> THE TASK:
Go through the data below and return each line where the string "Left" appears.

> RAW DATA:
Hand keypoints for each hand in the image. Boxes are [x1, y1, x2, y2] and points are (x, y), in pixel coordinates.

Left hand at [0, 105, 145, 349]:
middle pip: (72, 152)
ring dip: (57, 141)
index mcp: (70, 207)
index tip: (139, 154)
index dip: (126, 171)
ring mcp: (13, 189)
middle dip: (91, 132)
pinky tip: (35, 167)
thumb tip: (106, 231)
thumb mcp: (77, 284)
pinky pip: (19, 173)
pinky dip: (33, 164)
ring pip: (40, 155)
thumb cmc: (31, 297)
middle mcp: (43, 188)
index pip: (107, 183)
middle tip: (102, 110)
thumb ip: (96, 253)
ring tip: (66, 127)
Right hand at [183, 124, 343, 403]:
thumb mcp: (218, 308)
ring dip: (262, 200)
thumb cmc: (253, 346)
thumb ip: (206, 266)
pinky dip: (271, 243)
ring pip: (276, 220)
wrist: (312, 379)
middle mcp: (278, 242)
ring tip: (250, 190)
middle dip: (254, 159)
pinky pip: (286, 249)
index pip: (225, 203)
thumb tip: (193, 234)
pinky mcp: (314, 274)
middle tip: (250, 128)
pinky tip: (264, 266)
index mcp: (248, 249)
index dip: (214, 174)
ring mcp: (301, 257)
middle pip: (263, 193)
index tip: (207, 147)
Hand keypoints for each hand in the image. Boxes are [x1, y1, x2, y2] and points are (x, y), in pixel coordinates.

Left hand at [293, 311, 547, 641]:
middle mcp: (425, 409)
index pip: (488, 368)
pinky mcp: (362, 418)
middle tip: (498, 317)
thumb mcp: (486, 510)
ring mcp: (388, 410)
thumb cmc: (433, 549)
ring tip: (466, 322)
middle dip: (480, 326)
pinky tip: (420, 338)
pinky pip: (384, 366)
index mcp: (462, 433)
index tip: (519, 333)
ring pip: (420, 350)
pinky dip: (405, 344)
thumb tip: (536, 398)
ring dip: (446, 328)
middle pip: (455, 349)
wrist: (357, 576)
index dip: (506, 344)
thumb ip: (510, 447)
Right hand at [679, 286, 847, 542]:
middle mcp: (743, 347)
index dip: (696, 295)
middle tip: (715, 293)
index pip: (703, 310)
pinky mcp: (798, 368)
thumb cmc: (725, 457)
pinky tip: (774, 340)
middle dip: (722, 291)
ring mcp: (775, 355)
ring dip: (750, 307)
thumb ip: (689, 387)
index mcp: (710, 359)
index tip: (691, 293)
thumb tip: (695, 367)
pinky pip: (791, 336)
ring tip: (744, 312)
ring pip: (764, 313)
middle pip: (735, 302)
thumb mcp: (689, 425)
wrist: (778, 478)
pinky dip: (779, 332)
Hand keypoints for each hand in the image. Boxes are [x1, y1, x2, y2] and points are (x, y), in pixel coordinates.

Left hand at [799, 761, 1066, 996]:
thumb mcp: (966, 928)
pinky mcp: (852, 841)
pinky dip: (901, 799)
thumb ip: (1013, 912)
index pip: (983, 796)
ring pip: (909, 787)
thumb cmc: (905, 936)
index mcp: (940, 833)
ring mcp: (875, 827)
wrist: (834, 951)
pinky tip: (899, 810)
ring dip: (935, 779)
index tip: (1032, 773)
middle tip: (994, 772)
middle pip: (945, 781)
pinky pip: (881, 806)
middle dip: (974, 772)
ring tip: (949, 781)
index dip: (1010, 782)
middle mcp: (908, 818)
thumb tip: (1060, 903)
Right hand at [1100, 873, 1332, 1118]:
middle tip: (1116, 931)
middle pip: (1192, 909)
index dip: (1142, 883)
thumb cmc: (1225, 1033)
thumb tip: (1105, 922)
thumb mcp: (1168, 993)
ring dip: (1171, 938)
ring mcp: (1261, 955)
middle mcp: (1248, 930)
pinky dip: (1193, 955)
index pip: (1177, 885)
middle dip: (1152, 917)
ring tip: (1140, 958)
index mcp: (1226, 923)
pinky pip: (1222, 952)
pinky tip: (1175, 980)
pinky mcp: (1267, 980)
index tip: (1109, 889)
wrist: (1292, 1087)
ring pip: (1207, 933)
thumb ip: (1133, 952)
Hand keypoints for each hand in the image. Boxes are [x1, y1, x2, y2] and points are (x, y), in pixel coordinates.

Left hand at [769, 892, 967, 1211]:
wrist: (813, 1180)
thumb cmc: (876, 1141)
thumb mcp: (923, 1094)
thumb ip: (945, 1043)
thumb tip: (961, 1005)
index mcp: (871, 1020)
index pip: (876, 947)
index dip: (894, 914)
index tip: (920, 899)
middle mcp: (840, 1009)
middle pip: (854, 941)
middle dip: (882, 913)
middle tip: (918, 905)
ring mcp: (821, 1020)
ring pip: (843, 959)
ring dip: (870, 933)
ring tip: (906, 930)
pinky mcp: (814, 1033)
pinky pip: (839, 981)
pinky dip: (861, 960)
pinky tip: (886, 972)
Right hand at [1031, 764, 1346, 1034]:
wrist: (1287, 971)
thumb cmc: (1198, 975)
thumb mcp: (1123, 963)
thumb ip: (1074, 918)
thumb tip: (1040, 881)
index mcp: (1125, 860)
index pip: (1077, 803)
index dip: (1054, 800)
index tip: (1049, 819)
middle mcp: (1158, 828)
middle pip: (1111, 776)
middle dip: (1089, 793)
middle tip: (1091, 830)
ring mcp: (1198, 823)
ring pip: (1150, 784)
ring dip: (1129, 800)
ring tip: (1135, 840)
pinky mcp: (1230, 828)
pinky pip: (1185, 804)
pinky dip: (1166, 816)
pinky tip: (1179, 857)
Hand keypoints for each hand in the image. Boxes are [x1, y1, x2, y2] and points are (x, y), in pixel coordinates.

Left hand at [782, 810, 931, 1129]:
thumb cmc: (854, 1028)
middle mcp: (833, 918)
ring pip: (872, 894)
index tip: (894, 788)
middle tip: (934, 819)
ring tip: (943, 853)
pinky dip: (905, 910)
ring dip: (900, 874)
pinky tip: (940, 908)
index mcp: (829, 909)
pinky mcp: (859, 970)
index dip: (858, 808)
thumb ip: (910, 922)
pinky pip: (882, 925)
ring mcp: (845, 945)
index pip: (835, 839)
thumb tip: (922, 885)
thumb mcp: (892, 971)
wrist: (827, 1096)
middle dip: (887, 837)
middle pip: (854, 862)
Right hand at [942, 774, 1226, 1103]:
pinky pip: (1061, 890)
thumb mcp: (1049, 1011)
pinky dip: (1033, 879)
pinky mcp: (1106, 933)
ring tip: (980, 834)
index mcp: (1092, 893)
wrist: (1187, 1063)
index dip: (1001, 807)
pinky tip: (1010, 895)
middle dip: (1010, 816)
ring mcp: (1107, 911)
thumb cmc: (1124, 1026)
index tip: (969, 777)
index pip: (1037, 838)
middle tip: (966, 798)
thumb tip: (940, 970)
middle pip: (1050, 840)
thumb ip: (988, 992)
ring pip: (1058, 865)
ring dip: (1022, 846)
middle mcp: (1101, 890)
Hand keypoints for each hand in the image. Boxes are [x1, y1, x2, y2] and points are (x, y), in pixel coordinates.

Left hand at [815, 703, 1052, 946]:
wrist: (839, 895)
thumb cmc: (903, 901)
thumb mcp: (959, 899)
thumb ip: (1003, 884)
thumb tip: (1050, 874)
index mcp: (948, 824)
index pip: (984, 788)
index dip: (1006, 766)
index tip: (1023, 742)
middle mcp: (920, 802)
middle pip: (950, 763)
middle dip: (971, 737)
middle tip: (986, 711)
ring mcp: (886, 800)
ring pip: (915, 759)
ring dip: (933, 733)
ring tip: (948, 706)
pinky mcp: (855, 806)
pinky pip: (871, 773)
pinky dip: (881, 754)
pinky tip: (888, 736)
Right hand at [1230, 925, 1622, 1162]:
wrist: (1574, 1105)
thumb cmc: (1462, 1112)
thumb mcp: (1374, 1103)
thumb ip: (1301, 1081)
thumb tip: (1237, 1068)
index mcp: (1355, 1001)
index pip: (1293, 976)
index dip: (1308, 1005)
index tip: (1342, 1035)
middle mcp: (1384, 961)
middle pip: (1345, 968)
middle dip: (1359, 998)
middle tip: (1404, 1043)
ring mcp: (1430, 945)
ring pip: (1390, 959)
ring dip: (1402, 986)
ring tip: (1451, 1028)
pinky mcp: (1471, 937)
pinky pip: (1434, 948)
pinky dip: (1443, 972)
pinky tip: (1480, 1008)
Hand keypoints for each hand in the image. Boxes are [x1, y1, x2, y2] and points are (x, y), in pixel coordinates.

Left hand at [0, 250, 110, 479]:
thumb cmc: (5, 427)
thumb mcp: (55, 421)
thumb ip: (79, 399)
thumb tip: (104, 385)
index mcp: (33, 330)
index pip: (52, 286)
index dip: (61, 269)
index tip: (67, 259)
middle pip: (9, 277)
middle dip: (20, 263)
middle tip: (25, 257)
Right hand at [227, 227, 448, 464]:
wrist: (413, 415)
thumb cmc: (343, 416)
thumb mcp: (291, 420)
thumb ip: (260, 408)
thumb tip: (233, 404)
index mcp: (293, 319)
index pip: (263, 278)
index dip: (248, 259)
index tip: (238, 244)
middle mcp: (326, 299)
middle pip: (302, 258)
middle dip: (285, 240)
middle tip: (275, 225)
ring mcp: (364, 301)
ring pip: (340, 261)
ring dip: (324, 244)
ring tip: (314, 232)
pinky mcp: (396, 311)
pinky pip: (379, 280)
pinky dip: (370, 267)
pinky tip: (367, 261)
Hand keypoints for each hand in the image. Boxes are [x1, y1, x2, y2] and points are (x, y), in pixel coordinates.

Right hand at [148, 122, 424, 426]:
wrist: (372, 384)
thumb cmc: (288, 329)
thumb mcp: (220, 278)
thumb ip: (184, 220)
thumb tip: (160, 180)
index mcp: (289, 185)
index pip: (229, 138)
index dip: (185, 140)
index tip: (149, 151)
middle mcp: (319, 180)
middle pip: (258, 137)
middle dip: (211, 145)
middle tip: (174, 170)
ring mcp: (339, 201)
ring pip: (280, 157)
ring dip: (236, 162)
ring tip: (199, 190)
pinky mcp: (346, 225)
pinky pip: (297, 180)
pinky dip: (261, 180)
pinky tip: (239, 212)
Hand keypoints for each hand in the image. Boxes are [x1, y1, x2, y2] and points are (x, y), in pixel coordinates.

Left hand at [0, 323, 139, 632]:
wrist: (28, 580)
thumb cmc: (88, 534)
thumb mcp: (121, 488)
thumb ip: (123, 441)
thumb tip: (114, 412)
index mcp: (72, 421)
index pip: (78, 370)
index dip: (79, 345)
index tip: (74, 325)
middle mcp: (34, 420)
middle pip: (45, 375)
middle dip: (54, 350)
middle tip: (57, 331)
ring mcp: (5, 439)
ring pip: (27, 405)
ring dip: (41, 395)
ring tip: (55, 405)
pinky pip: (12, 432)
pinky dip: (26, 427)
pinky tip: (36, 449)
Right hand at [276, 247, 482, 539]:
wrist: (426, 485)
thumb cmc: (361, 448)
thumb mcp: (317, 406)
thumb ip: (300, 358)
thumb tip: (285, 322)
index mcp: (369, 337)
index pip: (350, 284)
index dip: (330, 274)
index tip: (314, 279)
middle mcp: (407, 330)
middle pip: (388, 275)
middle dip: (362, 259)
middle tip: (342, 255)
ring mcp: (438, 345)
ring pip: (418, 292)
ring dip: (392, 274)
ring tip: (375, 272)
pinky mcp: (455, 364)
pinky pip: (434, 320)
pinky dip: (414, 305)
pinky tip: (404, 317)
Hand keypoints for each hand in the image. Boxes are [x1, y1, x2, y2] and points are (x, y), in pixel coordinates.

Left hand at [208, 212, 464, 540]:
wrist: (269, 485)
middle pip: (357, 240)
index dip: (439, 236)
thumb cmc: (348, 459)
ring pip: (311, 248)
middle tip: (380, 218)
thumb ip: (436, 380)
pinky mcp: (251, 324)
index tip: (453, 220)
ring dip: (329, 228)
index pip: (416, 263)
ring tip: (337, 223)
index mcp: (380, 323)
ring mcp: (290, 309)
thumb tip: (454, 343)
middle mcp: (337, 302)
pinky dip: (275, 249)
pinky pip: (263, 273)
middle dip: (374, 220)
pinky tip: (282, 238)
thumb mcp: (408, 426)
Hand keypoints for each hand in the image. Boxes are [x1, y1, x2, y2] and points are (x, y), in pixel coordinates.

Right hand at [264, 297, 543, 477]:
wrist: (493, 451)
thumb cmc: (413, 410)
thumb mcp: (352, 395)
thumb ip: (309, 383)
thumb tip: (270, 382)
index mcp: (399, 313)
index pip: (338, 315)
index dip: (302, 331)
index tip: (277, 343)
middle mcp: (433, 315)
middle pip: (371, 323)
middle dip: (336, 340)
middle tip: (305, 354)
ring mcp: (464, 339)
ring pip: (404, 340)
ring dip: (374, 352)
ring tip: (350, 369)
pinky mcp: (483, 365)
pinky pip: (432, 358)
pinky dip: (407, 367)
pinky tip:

> REPLY TO THE EXERCISE:
Left hand at [0, 105, 145, 349]:
Left hand at [293, 311, 547, 641]:
Left hand at [799, 761, 1066, 996]:
Left hand at [769, 892, 967, 1211]:
Left hand at [782, 810, 931, 1129]:
Left hand at [815, 703, 1052, 946]:
Left hand at [0, 250, 110, 479]:
Left hand at [0, 323, 139, 632]:
Left hand at [208, 212, 464, 540]:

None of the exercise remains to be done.